**Short task**
Extend the book review on women's oppression past its final sentence, keeping the same tone and focus.

**Document excerpt**
An immaterial analysis of women’s oppression
In Material girls: Women, men and work, Lindsey German, a member of the Central Committee of the Socialist Workers Party, describes the profound changes in the lives of women, predominantly in Britain, over the last 100 years. She sets out in some detail the shift in attitudes towards gender and sexuality; changes in the family structure and the role of the nuclear family in reinforcing the status quo; the increase in the number of women in wage labour; improvements to women’s education; and advances in technology, which have reduced the scale of household drudgery.
She identifies these changes as a result both of a capitalist agenda to draw more women into the workforce, and of women themselves organising and fighting for change, for example, in the first feminist movement which fought for the vote and legal rights, in the Russian revolution of 1917, in the fight for abortion rights, and in other struggles of the 1960s and 1970s.
German also examines the contradictions that limit women’s emancipation within capitalism: the commodification of sexuality and women’s bodies; the increasing gender gap in pay; the prevalence of rape and domestic violence; the continuation of the double burden of women at work and in the home. She records too the rampant double standards, by which politicians and media pundits promote involvement of women in the workforce, yet at the same time blame working mothers for unravelling the social fabric.

(Data entries)

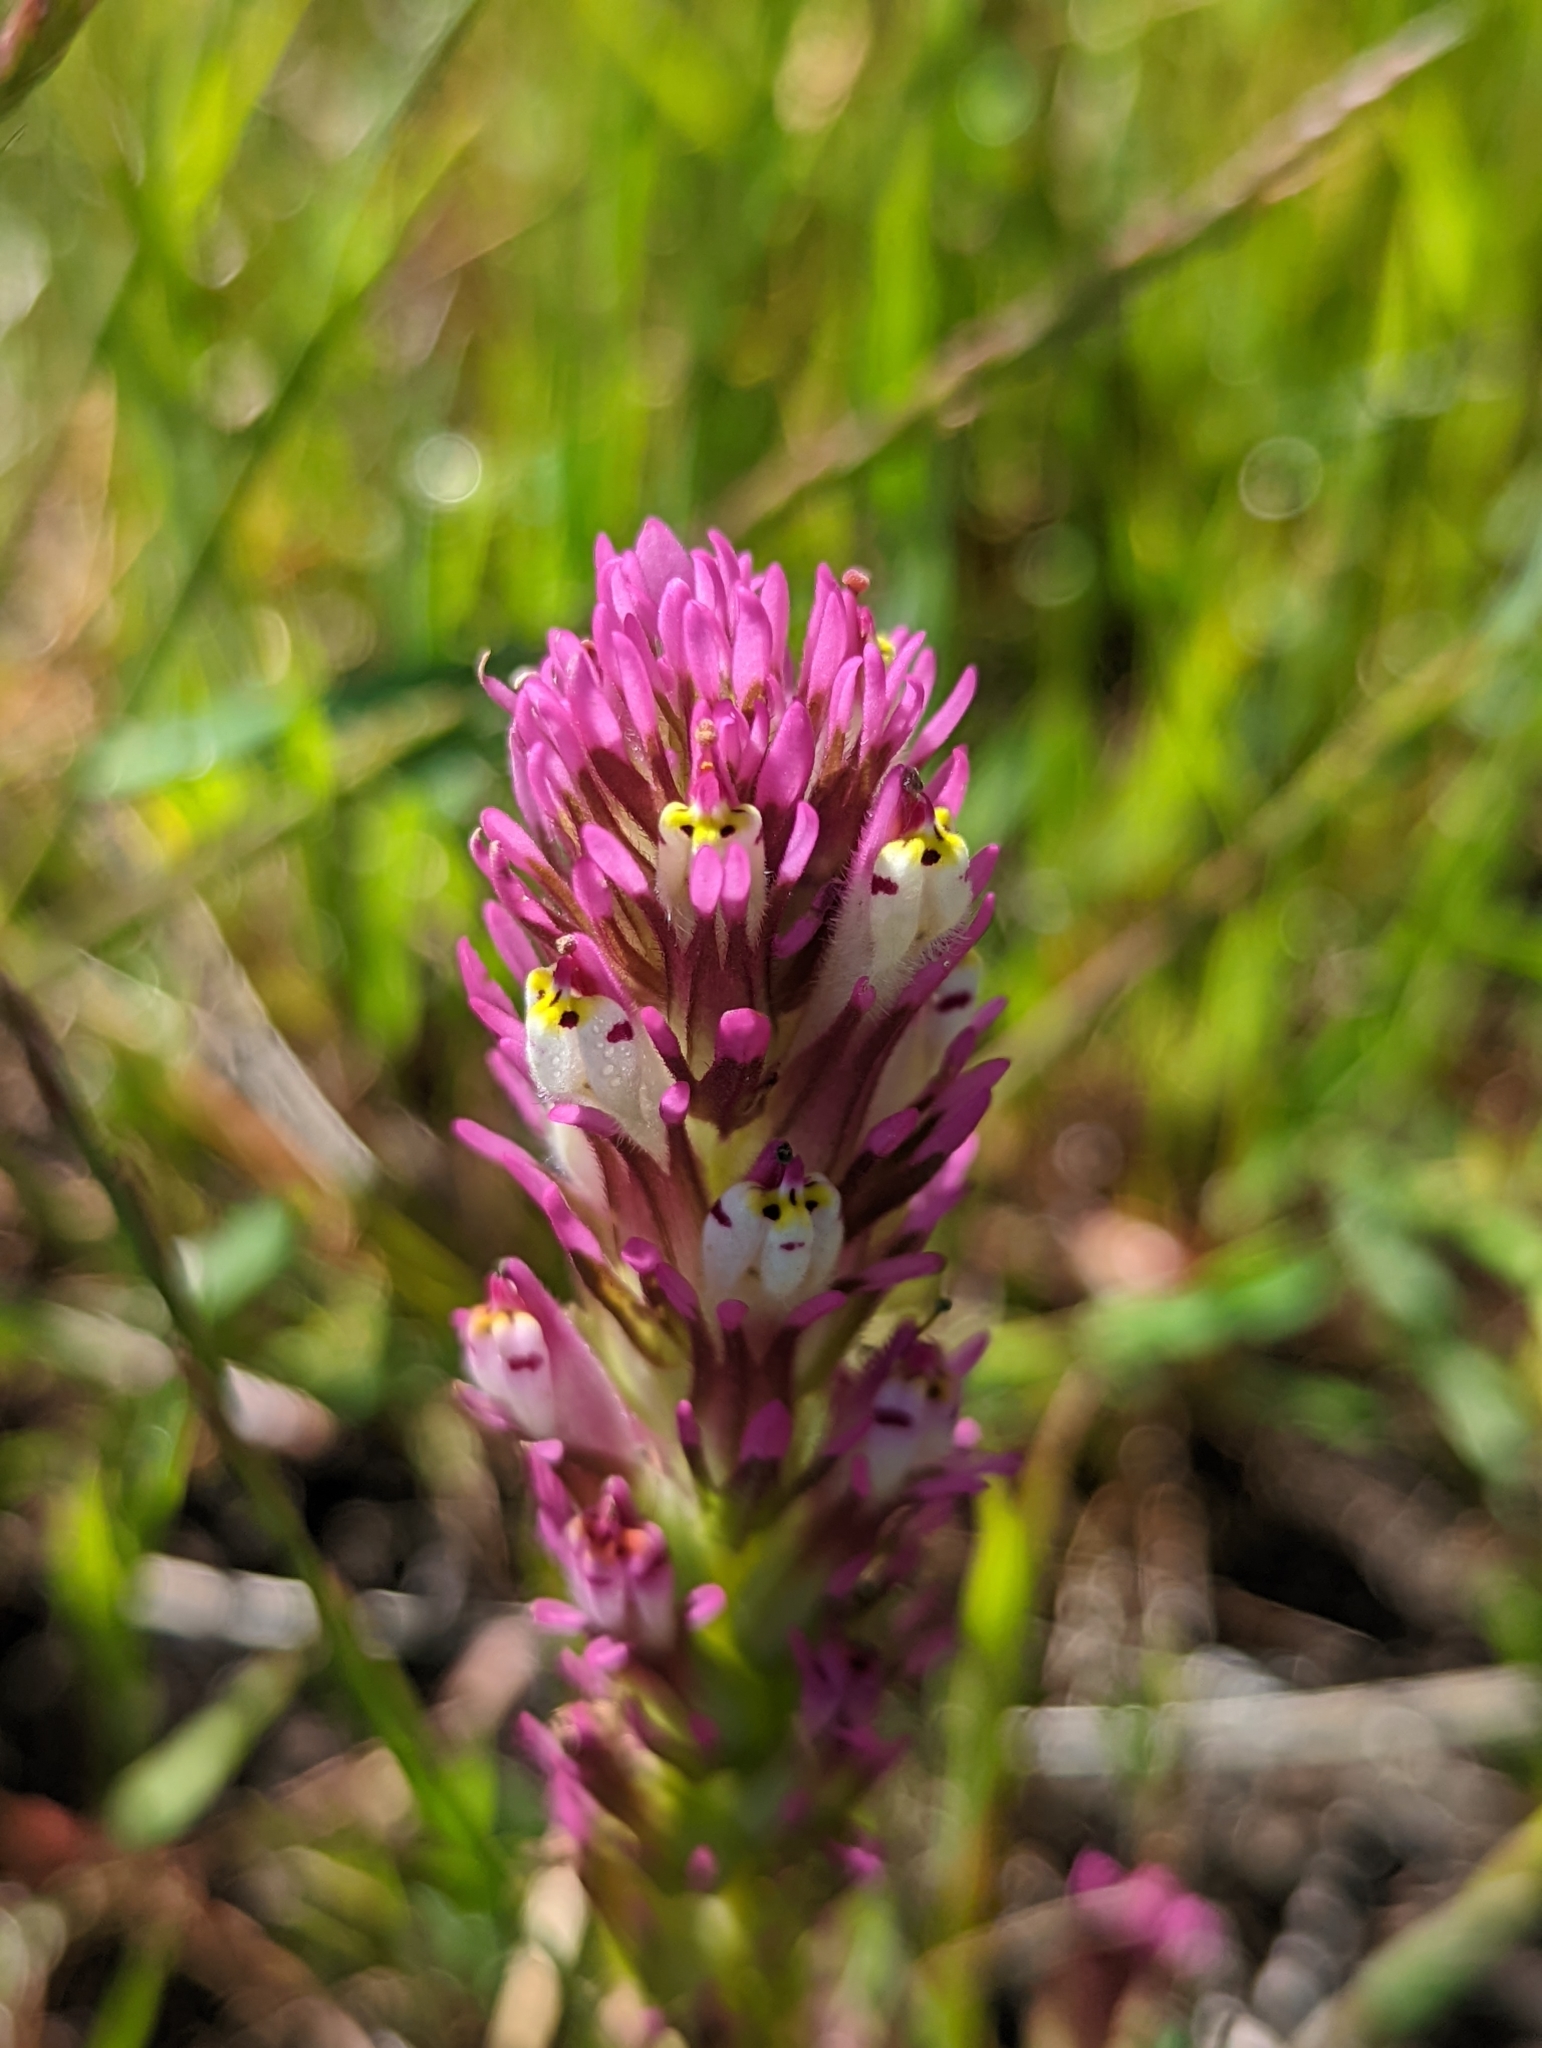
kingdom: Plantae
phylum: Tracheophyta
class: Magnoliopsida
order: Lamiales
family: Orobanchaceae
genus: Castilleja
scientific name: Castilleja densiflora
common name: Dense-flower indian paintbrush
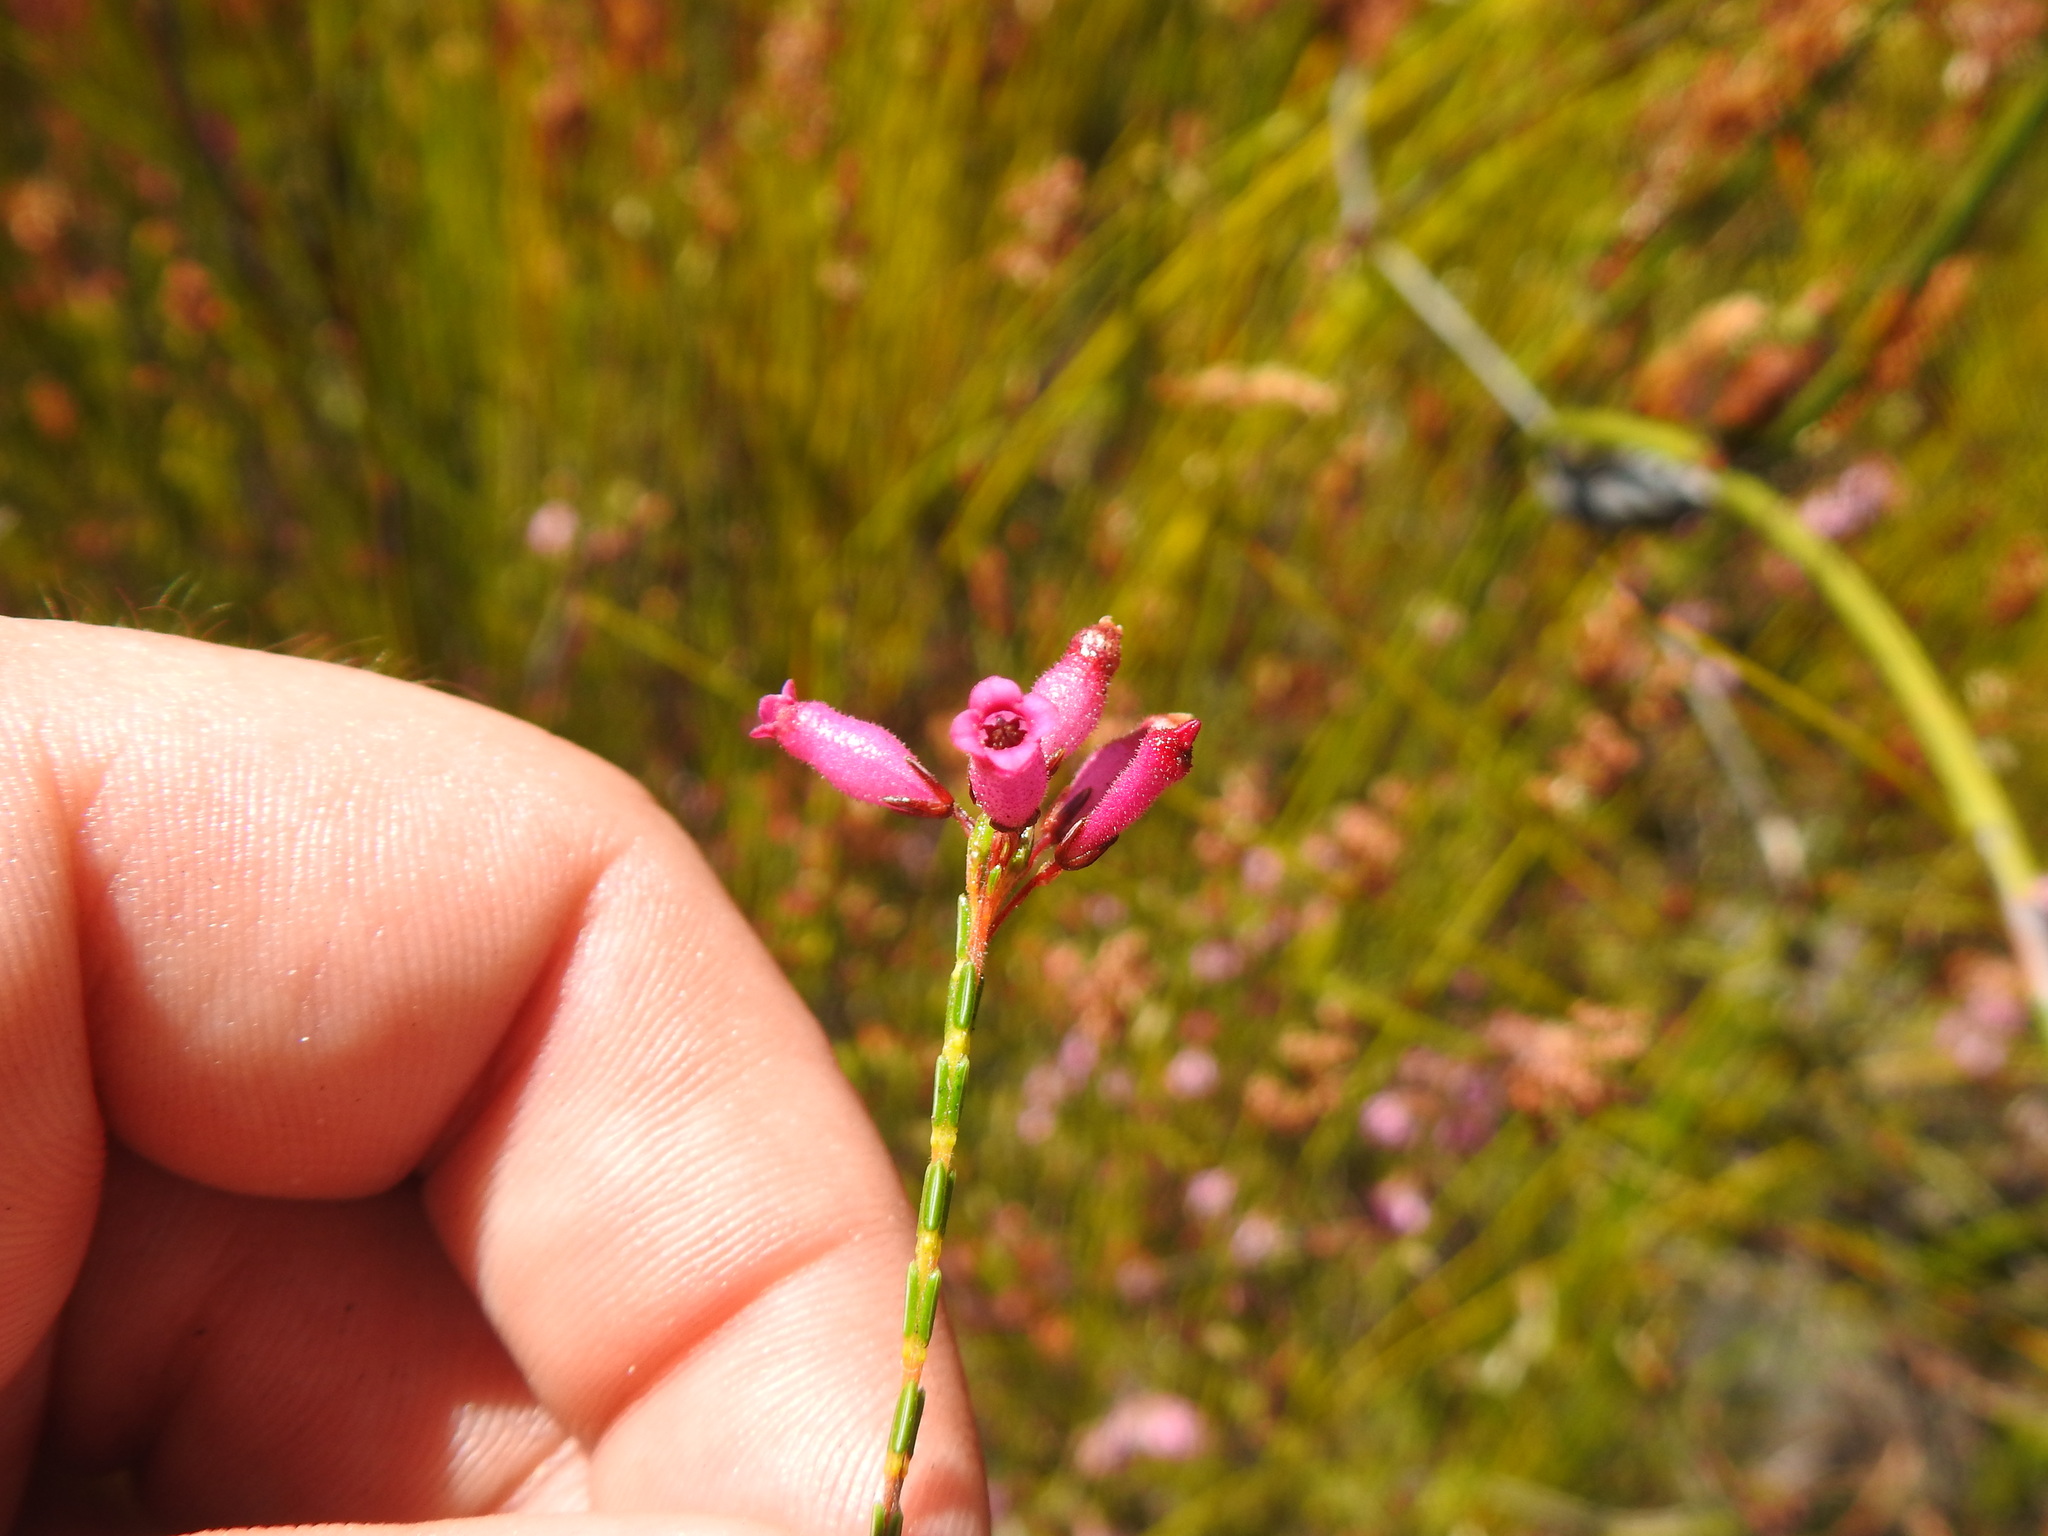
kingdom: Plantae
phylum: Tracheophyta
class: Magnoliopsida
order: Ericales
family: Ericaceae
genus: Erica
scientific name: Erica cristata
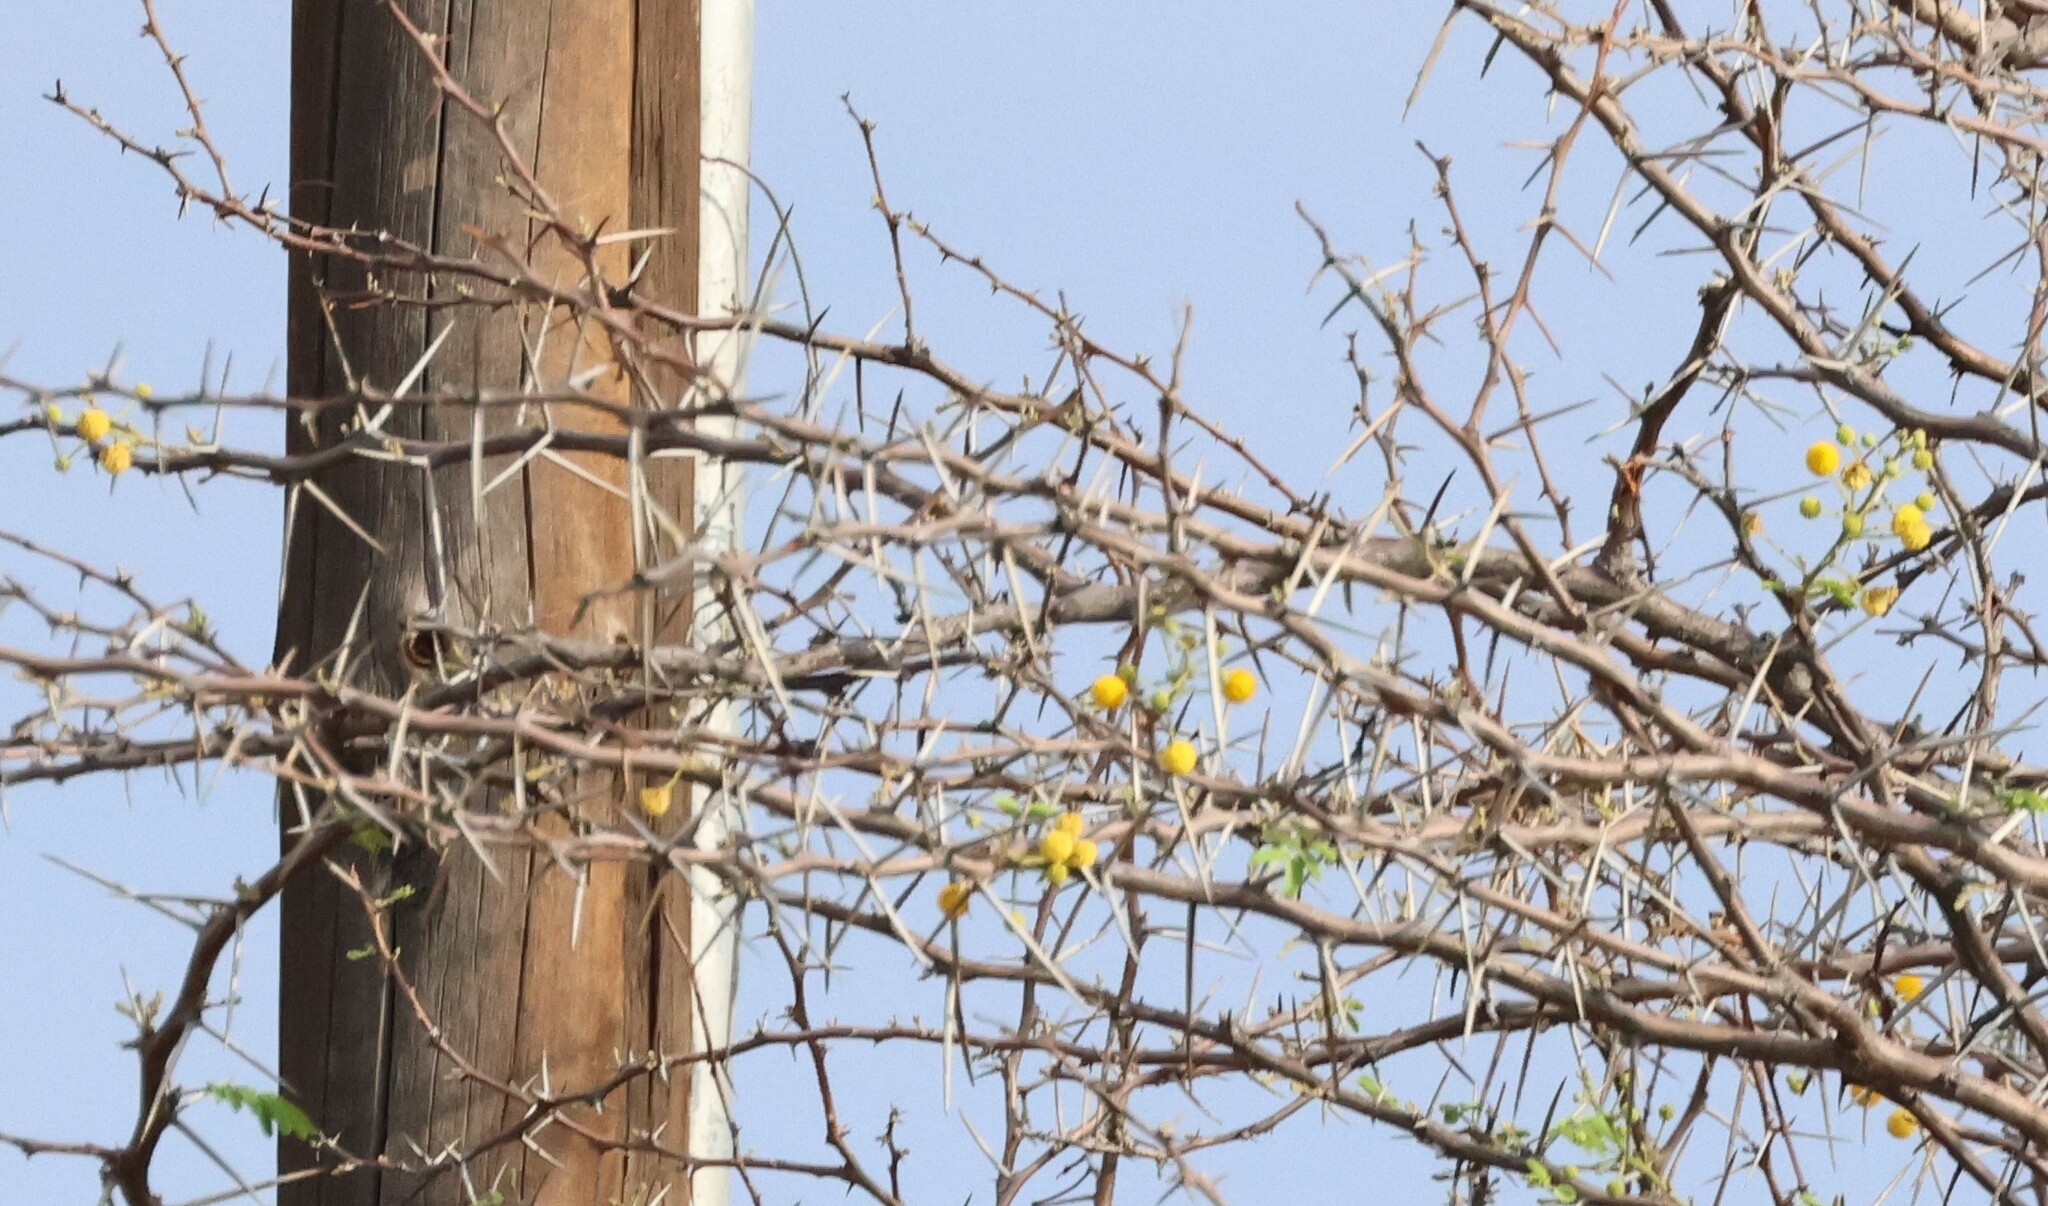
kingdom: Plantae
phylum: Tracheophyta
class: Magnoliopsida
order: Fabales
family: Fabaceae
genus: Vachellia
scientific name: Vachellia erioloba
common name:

**Result for this exercise**
The book is well researched, with statistics and explanations that show both the changes and the fundamental continuities, but its weakness comes when it moves on to outline a strategy for how to combat and overcome women’s oppression. Here the economism that characterises the SWP’s method comes into view.
For example, when German explores the relation between working class women and men, she refuses to acknowledge the privileges that working class men derive from the capitalist oppression of women. Attempting to rebut feminism by denying that there is any material basis to male workers’ sexism means she cannot develop the strategy, tactics and organisational means to overcome it: to create class unity on a higher, revolutionary level.
Neither does she explore the double oppression of women migrants: the racism they experience and the patriarchal oppression within the family and religious institutions. Thus, apart from her undoubted commitment to defending Muslim women against persecution for wearing the hijab or the niqab, her account fails to address these issues. In modern Britain this is a great weakness.
These problems flow back to the economist and tailist politics of the SWP. They start from the one-sided and inadequate belief that the trade union struggle is the real class struggle. Yet as Lenin pointed out, the economic struggle is not yet the struggle of an entire class. It has to become a political struggle, which relates to the state and its attacks not only on workers, but also on women, youth and racial minorities. This require a class wide response and therefore, if it is to develop, a political leadership, a party.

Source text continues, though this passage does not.